We’ve all heard the mantra, “content is king”, but interest-piquing content is just one aspect of a holistic, successful Revenue Marketing™ approach. People, process, technology, content and strategy all have to effectively coalesce in order to produce the results that signify a marketing department’s evolution from cost center to revenue center.

But while all of these components are vital in creating a successful, ROI-driven marketing center, marketing’s content is its tangible, prospect-facing company contribution. Its results (or lack thereof) are the most visible, and the effects of those results are the most deeply felt.

Using the right ammo for a given situation means a huge competitive advantage. The right piece of marketing content, presented to the right prospect at the right time, will entice potential customers to move forward through your company’s buy cycle stages (funnel), making you as a marketer look good and your co-workers (especially your boss) happy.

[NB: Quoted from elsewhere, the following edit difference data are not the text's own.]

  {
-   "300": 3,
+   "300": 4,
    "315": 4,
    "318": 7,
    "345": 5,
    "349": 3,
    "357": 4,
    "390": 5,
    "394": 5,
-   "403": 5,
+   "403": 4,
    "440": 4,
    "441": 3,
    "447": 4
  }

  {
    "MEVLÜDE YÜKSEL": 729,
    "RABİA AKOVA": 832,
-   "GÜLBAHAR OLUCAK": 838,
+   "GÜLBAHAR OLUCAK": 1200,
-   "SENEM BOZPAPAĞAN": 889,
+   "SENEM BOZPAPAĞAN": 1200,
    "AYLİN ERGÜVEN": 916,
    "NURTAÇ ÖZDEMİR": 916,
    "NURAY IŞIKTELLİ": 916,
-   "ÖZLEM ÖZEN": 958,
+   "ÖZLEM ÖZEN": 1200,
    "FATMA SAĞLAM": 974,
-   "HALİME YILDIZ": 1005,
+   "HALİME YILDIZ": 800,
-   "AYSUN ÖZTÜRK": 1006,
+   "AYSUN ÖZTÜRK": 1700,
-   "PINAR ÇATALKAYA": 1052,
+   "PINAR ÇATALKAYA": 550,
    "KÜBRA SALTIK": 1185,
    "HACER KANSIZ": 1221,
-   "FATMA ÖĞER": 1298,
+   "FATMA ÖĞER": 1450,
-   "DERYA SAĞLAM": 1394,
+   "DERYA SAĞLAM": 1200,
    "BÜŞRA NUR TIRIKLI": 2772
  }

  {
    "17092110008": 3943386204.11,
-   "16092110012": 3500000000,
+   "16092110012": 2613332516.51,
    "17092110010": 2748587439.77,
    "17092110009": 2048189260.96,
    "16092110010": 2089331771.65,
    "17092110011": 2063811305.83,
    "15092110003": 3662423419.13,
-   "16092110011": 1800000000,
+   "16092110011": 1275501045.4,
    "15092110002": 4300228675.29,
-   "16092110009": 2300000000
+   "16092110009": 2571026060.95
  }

But the wrong piece of content, or even the right piece of content delivered to the wrong person (or at the wrong time), will just as powerfully turn that prospect off to your company’s offering – instantly, and sometimes forever. In other words, if you use the wrong ammo, your weapon either won’t work, or worse, will explode in your hands.

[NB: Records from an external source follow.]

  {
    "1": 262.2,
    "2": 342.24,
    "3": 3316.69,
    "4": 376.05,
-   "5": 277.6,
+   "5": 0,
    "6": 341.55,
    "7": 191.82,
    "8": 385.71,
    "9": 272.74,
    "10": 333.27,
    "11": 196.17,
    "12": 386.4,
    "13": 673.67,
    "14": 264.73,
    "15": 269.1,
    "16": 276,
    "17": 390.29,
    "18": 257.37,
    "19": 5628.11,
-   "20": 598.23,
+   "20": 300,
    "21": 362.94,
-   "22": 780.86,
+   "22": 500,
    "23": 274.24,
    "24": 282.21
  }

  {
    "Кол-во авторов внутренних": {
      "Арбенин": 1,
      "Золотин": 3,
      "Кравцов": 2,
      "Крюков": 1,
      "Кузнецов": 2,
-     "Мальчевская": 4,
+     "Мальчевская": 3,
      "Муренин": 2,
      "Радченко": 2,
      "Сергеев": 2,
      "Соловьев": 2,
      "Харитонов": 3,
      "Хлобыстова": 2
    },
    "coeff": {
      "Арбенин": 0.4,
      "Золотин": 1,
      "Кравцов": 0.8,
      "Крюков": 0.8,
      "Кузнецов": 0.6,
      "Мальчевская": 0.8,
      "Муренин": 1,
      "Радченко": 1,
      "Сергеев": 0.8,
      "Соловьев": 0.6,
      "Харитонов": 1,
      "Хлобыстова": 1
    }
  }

That’s because we live in an “Information Age” defined by an historically-unprecedented information availability. The more information that becomes readily (and oftentimes offensively) available, the more selective people need to become in determining which message(s) they ultimately focus their attention and energy on. If we didn’t de-sensitize ourselves in the face of this information explosion, we’d go nuts.

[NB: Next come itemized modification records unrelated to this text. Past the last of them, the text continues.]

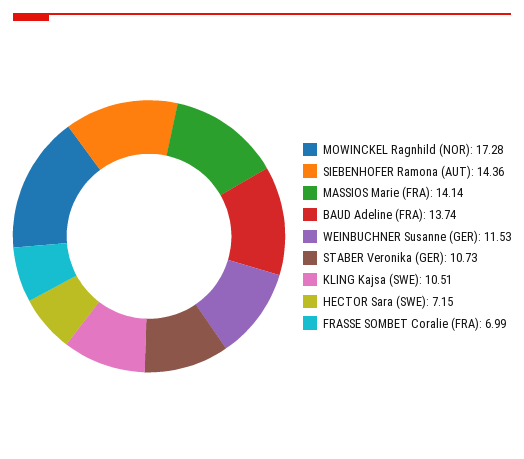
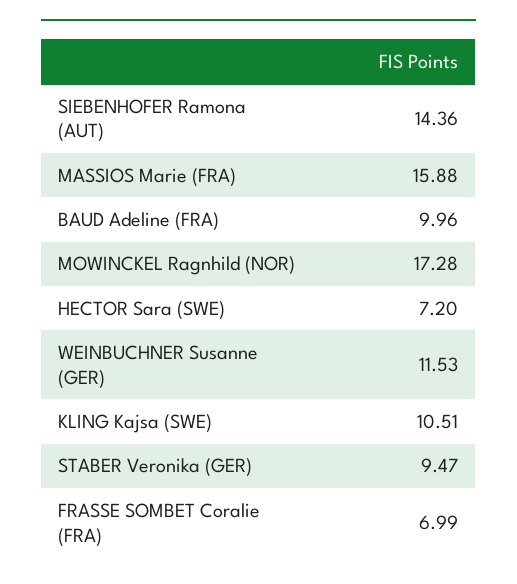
  {
    "MOWINCKEL Ragnhild (NOR)": 17.28,
    "SIEBENHOFER Ramona (AUT)": 14.36,
-   "MASSIOS Marie (FRA)": 14.14,
+   "MASSIOS Marie (FRA)": 15.88,
-   "BAUD Adeline (FRA)": 13.74,
+   "BAUD Adeline (FRA)": 9.96,
    "WEINBUCHNER Susanne (GER)": 11.53,
-   "STABER Veronika (GER)": 10.73,
+   "STABER Veronika (GER)": 9.47,
    "KLING Kajsa (SWE)": 10.51,
-   "HECTOR Sara (SWE)": 7.15,
+   "HECTOR Sara (SWE)": 7.2,
    "FRASSE SOMBET Coralie (FRA)": 6.99
  }

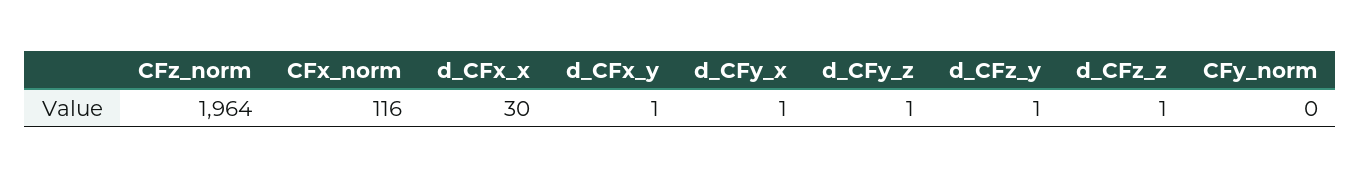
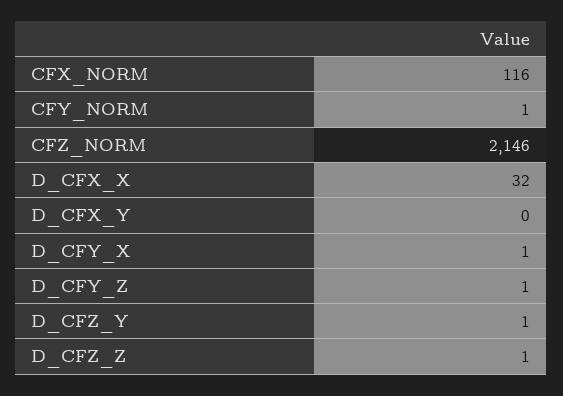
  {
-   "CFz_norm": 1964,
+   "CFz_norm": 2146,
    "CFx_norm": 116,
-   "d_CFx_x": 30,
+   "d_CFx_x": 32,
-   "d_CFx_y": 1,
+   "d_CFx_y": 0,
    "d_CFy_x": 1,
    "d_CFy_z": 1,
    "d_CFz_y": 1,
    "d_CFz_z": 1,
-   "CFy_norm": 0
+   "CFy_norm": 1
  }

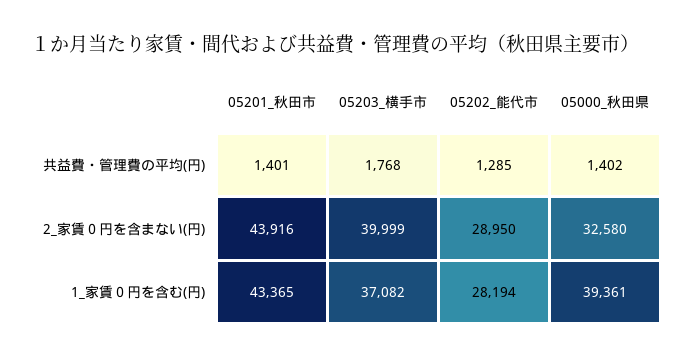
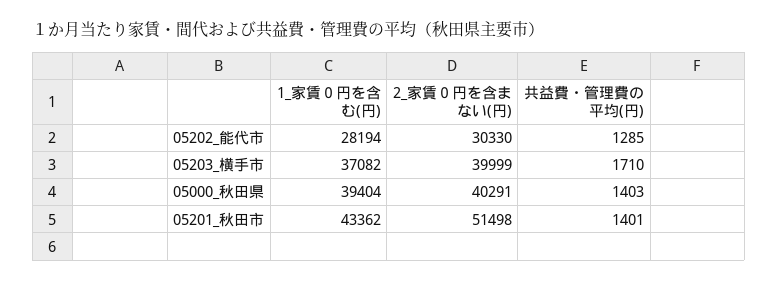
  {
    "05201_秋田市": {
      "共益費・管理費の平均(円)": 1401,
-     "2_家賃０円を含まない(円)": 43916,
+     "2_家賃０円を含まない(円)": 51498,
-     "1_家賃０円を含む(円)": 43365
+     "1_家賃０円を含む(円)": 43362
    },
    "05203_横手市": {
-     "共益費・管理費の平均(円)": 1768,
+     "共益費・管理費の平均(円)": 1710,
      "2_家賃０円を含まない(円)": 39999,
      "1_家賃０円を含む(円)": 37082
    },
    "05202_能代市": {
      "共益費・管理費の平均(円)": 1285,
-     "2_家賃０円を含まない(円)": 28950,
+     "2_家賃０円を含まない(円)": 30330,
      "1_家賃０円を含む(円)": 28194
    },
    "05000_秋田県": {
-     "共益費・管理費の平均(円)": 1402,
+     "共益費・管理費の平均(円)": 1403,
-     "2_家賃０円を含まない(円)": 32580,
+     "2_家賃０円を含まない(円)": 40291,
-     "1_家賃０円を含む(円)": 39361
+     "1_家賃０円を含む(円)": 39404
    }
  }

But this de-sensitization makes creating the right content, and delivering it to the right person at the right time, more important than ever. And when I say “right,” I don’t mean the coolest and/or the prettiest – I mean the content that’s most likely to get the prospect to do what we marketers want them to do.

This can make things in the real world tricky, as the creative departments responsible for making content will, understandably, always want to create the coolest, prettiest and/or most sensory-stimulating stuff they can. Sometimes, oftentimes even, this will be just what you want them to do.

But as a marketer, you always need to ask yourself: “how likely is it that this content will make our prospects do what we need them to do?” Your creative team may have just created the Mona Lisa of emails. But if marketing instinct, analysis and experience all tell you that using a text link instead of an ornate graphic will drive more business, then go with the text link – and make sure the gun doesn’t explode in your hands.